═══ Extracted data

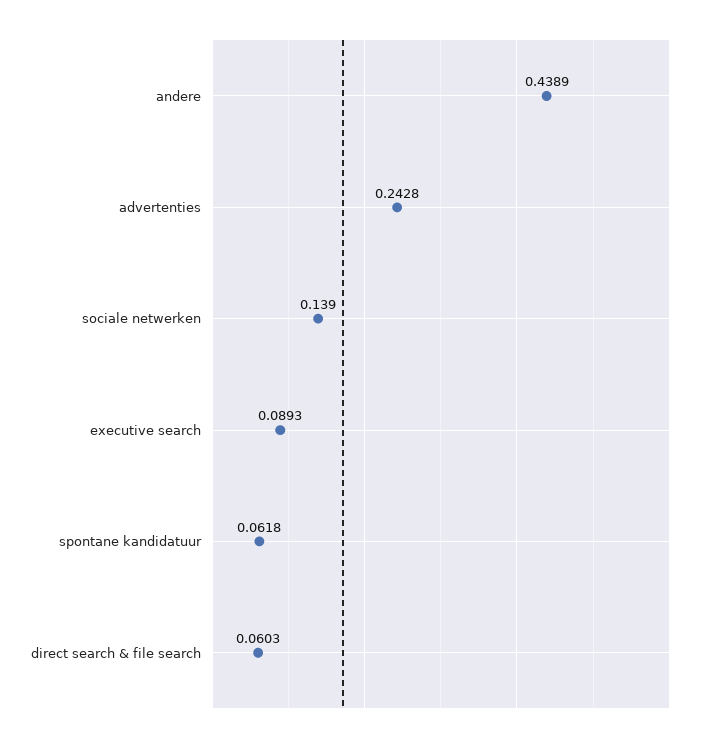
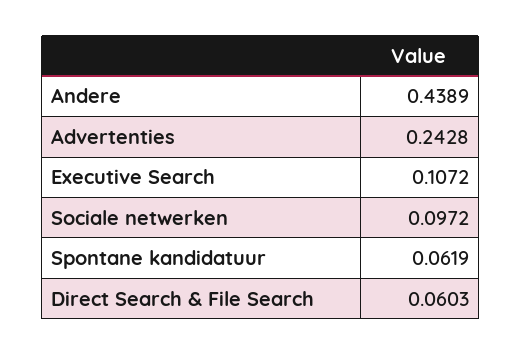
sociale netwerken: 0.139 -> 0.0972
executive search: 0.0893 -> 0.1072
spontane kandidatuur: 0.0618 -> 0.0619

══════
═══ Extracted data

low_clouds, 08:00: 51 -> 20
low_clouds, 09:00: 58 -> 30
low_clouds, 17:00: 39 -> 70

══════

From the listing above, return the lines starting at the one with "low_clouds, 08:00: 51 -> 20" and ending at the one with "low_clouds, 17:00: 39 -> 70", both kept, exactly as they appear and nothing more.

→ Expected output:
low_clouds, 08:00: 51 -> 20
low_clouds, 09:00: 58 -> 30
low_clouds, 17:00: 39 -> 70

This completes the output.